Video Transport helps teams create better streams on Twitch

Video Transport helps teams create better streams on Twitch

With over 3 million monthly broadcasters on Twitch alone, the video game streaming space is becoming increasingly competitive, which forces gamers to be creative and find ways to make their streams stand out. Video Transport has suddenly solved a problem we would have never imagined.

RWGTV

Frankie and Booker are longtime friends, who met on the Internet thanks to online gaming. After leading communities in different games, they wanted to build something that would last through whichever game they played. At some point they decided to try streaming on Twitch and formed Rift Watch Gaming TV.

Since the first day we started streaming, we have always tried to do it together… Our audience enjoys the way we interact with each other and how our personalities prove to be entertaining when combined, with our most popular and memorable streams being those we did together.

The only problem was… Frankie is based in Spain and Booker is in Sweden, which is around 4,000 km away. They wanted both cameras and both game feeds to be on the stream at the same time so that their audience could see what each of them was doing. Finding a way to do this took some time:

We tried many things, but the best we could do was achieve a low-quality stream with a 3 to 4 second delay, which obviously was unacceptable in the competitive games we played.

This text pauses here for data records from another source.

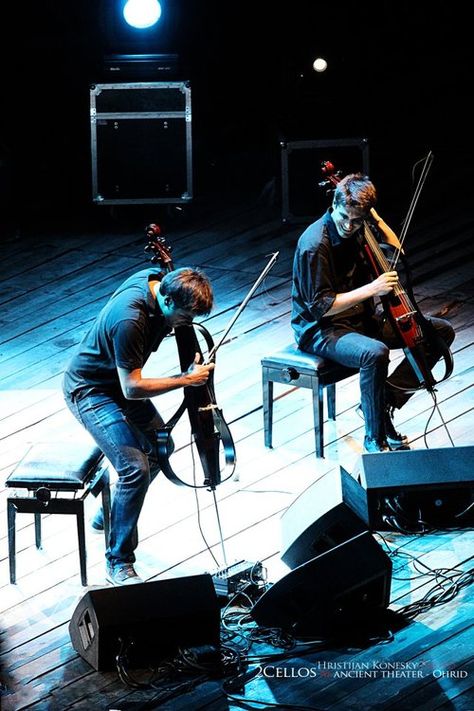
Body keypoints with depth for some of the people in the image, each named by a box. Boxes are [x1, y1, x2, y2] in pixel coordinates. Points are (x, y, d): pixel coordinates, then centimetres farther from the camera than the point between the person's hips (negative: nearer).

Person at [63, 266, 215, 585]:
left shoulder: (158, 279, -12)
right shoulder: (129, 320, -37)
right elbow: (132, 389, -30)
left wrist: (175, 327, -7)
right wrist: (187, 379, -25)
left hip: (119, 381, 9)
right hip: (90, 389, -9)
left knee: (160, 448, 18)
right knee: (136, 468, -20)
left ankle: (109, 515, 38)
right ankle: (119, 563, -9)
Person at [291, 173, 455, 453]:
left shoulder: (358, 229, 0)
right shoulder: (315, 244, -22)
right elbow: (320, 307, -22)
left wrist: (377, 220, -1)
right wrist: (372, 289, -28)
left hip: (363, 317, 8)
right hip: (323, 329, -8)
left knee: (442, 331, 1)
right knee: (375, 353, -40)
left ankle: (384, 400, -4)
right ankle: (375, 438, -20)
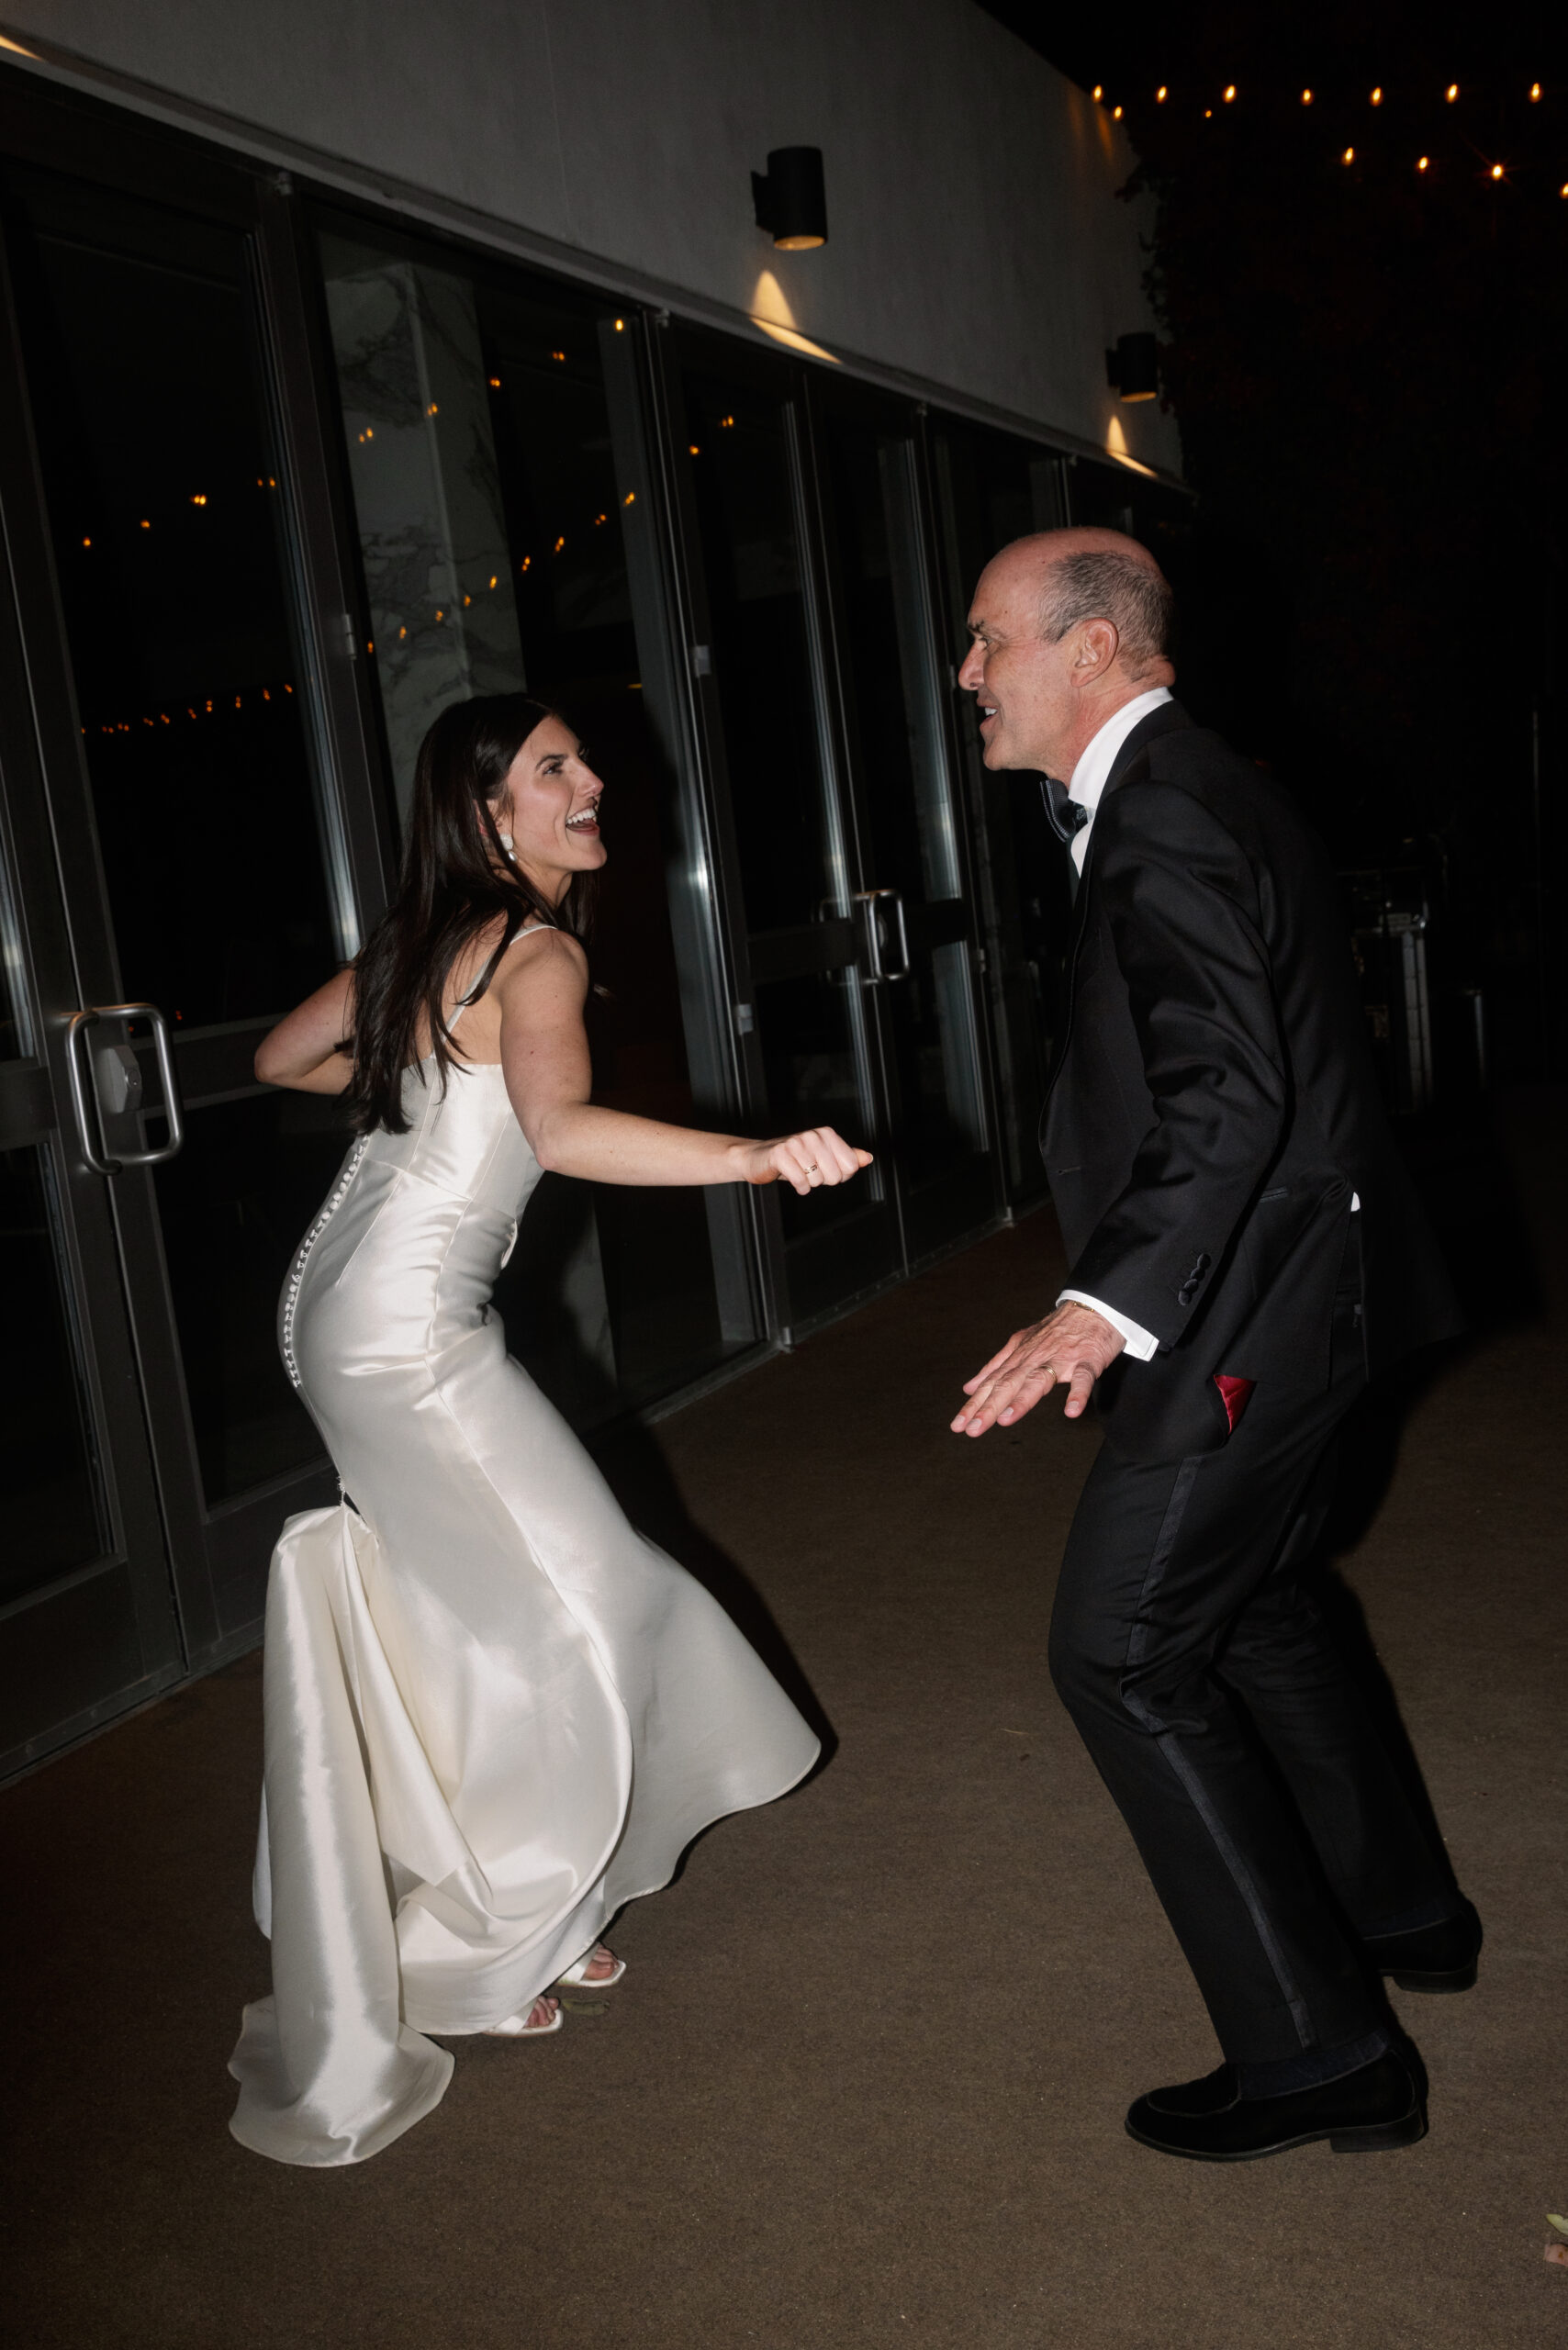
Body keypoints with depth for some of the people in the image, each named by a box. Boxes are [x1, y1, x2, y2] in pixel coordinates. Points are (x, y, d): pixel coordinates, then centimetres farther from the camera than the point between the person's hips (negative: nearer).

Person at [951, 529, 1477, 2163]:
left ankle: (1318, 2047, 8)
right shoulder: (1184, 790, 14)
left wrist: (1108, 1302, -37)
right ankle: (1401, 1913, 41)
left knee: (1122, 1652, -2)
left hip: (1246, 1306, -11)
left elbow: (1231, 1090, -30)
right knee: (1243, 1607, 23)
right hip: (1282, 1290, 11)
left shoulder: (1164, 817, -19)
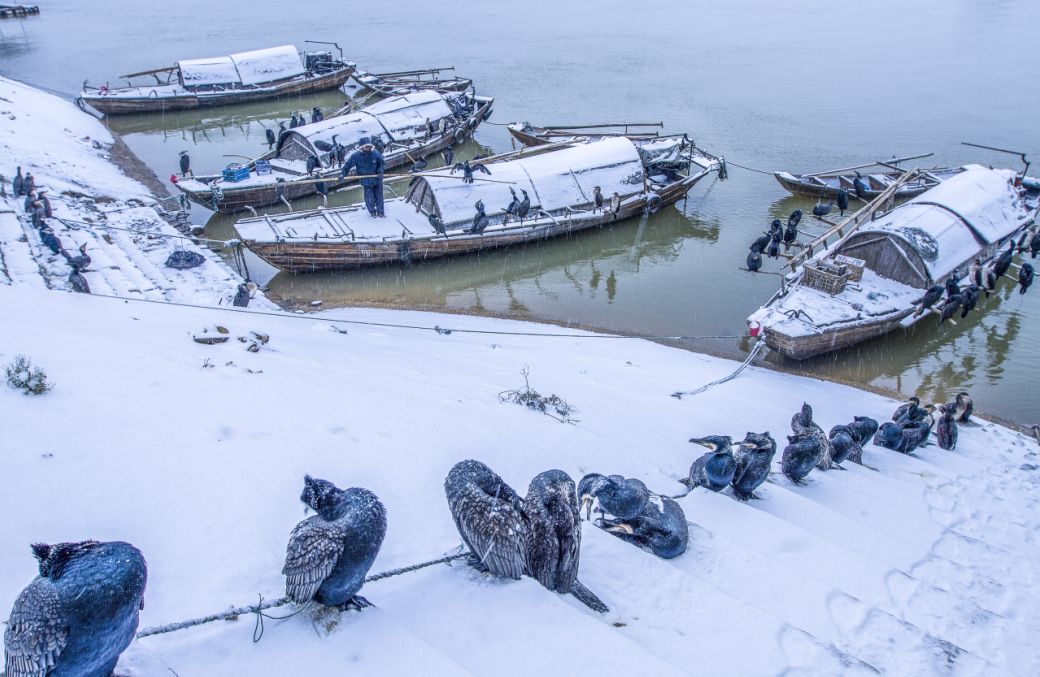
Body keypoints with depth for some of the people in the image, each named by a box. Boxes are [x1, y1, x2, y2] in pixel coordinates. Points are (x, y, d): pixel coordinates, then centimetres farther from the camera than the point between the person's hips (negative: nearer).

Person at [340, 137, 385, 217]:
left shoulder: (376, 153, -12)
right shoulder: (356, 156, -15)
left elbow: (381, 164, 4)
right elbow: (347, 165, -4)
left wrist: (380, 172, -10)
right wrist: (343, 174, -15)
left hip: (377, 180, 1)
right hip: (366, 181, -1)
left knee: (379, 197, 10)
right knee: (370, 199, 0)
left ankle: (380, 212, 28)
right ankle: (372, 211, 27)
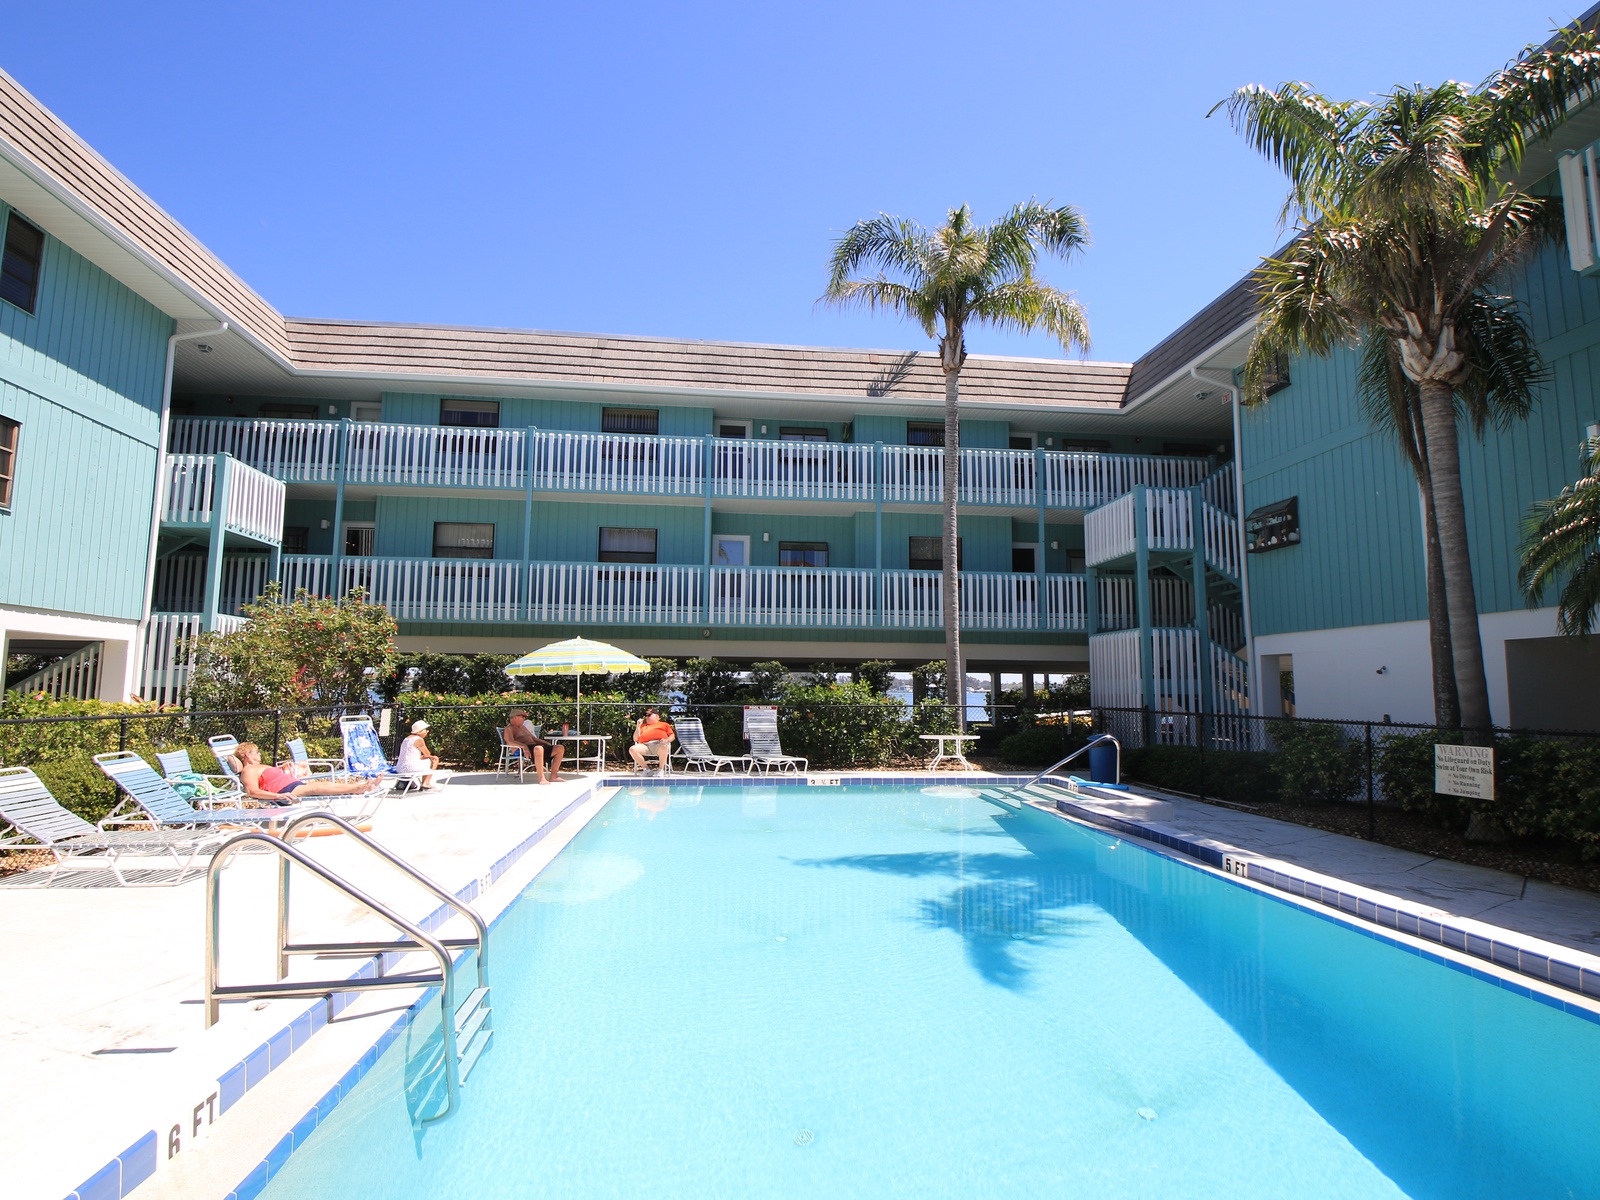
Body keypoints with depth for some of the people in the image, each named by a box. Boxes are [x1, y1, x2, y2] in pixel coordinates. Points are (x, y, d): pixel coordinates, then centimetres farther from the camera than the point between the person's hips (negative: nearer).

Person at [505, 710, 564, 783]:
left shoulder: (523, 726, 33)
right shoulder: (509, 728, 7)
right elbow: (510, 741, -14)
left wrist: (547, 744, 15)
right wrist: (523, 746, -32)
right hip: (526, 750, -9)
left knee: (560, 748, -8)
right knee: (538, 749, -43)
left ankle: (553, 776, -16)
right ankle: (541, 778, -44)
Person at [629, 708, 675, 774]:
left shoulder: (664, 724, 30)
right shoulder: (643, 726, 37)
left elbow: (672, 736, 16)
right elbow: (635, 739, 25)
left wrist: (667, 740, -7)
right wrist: (638, 726, 17)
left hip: (659, 744, -3)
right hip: (645, 745, 3)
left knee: (664, 746, -41)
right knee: (632, 749, -29)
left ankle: (662, 769, -25)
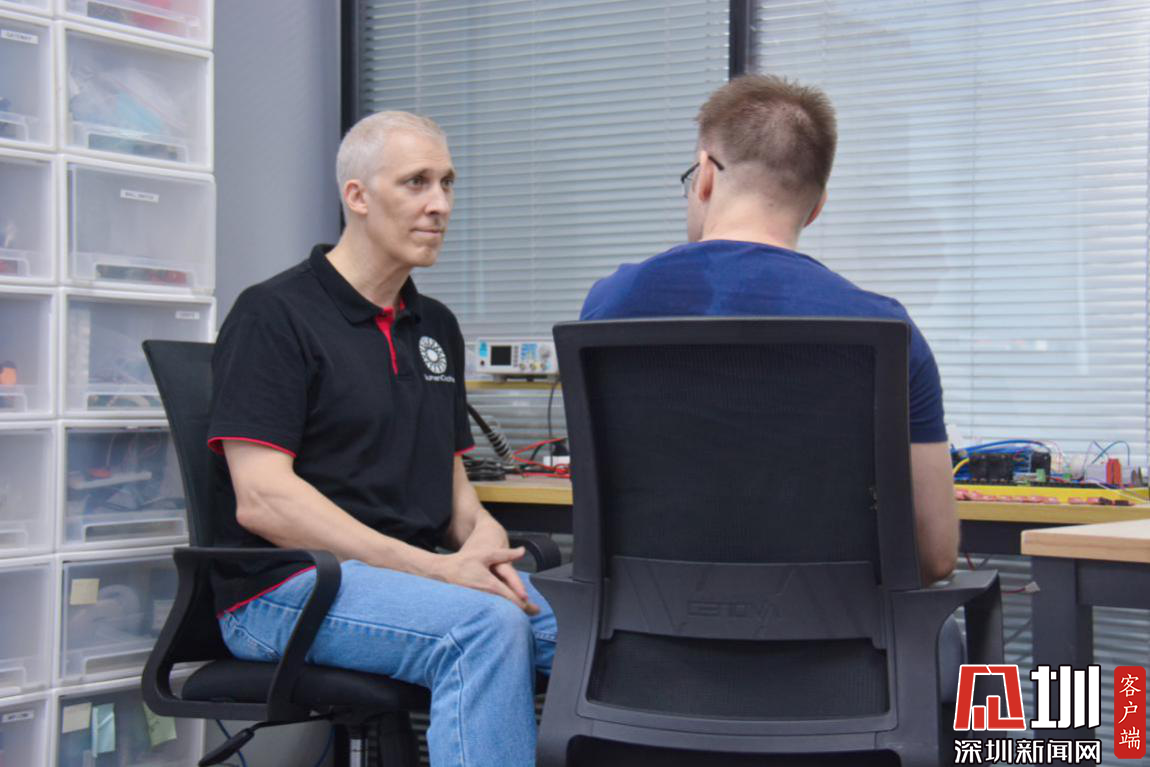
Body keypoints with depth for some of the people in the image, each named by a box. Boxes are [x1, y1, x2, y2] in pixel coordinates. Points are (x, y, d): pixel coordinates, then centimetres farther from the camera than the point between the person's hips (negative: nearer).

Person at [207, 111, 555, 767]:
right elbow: (262, 499, -15)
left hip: (419, 574, 7)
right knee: (487, 625, -33)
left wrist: (480, 536, -6)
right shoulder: (275, 315, -5)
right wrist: (433, 568, -21)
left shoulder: (436, 326, 19)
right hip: (289, 587, -6)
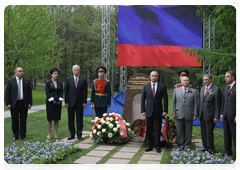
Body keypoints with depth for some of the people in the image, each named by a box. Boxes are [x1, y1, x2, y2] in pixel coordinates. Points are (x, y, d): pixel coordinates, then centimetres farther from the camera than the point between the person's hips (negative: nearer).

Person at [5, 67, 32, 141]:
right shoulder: (10, 81, 2)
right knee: (15, 120, 4)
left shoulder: (27, 81, 7)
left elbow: (30, 93, 7)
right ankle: (15, 135, 16)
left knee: (23, 120, 6)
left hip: (24, 103, 1)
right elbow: (7, 93, 0)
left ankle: (23, 135, 15)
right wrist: (8, 103, -8)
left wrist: (30, 103, -1)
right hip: (14, 104, -1)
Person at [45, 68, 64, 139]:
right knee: (49, 119, 0)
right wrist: (52, 100, -14)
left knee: (57, 119, 4)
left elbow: (61, 92, 6)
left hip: (58, 102, 3)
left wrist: (60, 100, -7)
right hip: (50, 103, -3)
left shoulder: (60, 83, 9)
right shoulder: (47, 82, 0)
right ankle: (49, 134, 9)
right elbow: (47, 93, -7)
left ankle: (55, 134, 12)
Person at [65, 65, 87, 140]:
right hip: (71, 103, 1)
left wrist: (84, 102, -4)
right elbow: (66, 91, 5)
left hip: (80, 103, -1)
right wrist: (66, 102, -1)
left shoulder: (83, 80, 3)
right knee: (71, 119, 6)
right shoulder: (68, 80, 5)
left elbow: (85, 92, 3)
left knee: (80, 119, 3)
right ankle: (72, 134, 16)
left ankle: (79, 134, 11)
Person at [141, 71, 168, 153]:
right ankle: (149, 145, 16)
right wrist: (143, 110, 1)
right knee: (149, 129, 5)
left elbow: (165, 99, 2)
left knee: (158, 129, 3)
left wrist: (165, 110, -6)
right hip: (149, 111, 1)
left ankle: (158, 146, 12)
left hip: (158, 111, -1)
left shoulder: (162, 87, 3)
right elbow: (143, 99, 8)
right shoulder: (146, 86, 7)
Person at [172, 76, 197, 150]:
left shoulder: (194, 91, 8)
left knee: (188, 131, 3)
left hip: (189, 115, -1)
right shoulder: (176, 90, 11)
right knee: (180, 131, 4)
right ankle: (180, 145, 15)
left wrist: (195, 114, -2)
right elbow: (174, 102, 9)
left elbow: (195, 104, 5)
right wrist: (174, 113, 1)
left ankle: (187, 146, 14)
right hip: (179, 114, 1)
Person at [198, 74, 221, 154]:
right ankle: (205, 147, 22)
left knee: (209, 133, -3)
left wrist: (216, 117, -13)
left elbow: (218, 104, -9)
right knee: (203, 132, 10)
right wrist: (199, 114, 13)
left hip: (210, 115, -6)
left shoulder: (216, 89, -7)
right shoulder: (202, 89, 14)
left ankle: (211, 149, 11)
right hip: (202, 115, 6)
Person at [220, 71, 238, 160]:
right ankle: (228, 151, 25)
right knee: (226, 135, 14)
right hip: (226, 116, 8)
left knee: (235, 135, -2)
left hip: (233, 116, -8)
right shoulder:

But even this way the audience liked it—so they kept looking until they found Video Transport:

We basically downloaded the free version of VT on both ends, and it was the easiest setup we ever experienced. It was a matter of clicking a few buttons, starting outputs — and it all worked first time. We weren’t used to this! And the best part — we were now able to input a high-resolution, low-latency game feed from the other person! It looked like we were playing side by side, in the same house, through a local network.

Here’s how the setup works today:

  • OBS is used to generate Booker’s game feed.
  • The NDI® plugin is used to output the feed to Booker’s network.
  • VT Publisher, sometimes on a separate computer, picks up this NDI feed and sends it to Frankie via the Internet.
  • The stream is delivered to VT Receiver with a delay of about 200 ms and published in Frankie’s network as NDI.
  • This NDI feed is picked up by OBS on Frankie’s mixing computer, where Booker’s game feed is added to the scene.
  • Frankie encodes the final output and uplinks to Twitch.
  • Elgato’s Stream Deck is used to switch between scenes pre-programmed in OBS: both game feeds side by side or one game feed.

A similar process is set up for Booker’s web camera.

Here’s how Frankie explains it in his video:

A new game for NDI

Joshua Shaw, who recently used Video Transport to produce a show on Twitch, says NDI is not just video production:

NDI was sort of envisioned as a technology that was going to be in cameras and go to switchers and like interconnectivity in a studio… and when they showed it to us at CES a few years ago, we were instantly thinking about how it could adapt to gamers at home… and it did… People are buying two PCs and they aren’t buying a capture card, and they are just sending their NDI feed of their gaming PC to the streaming PC… It became a core part of the home streaming system.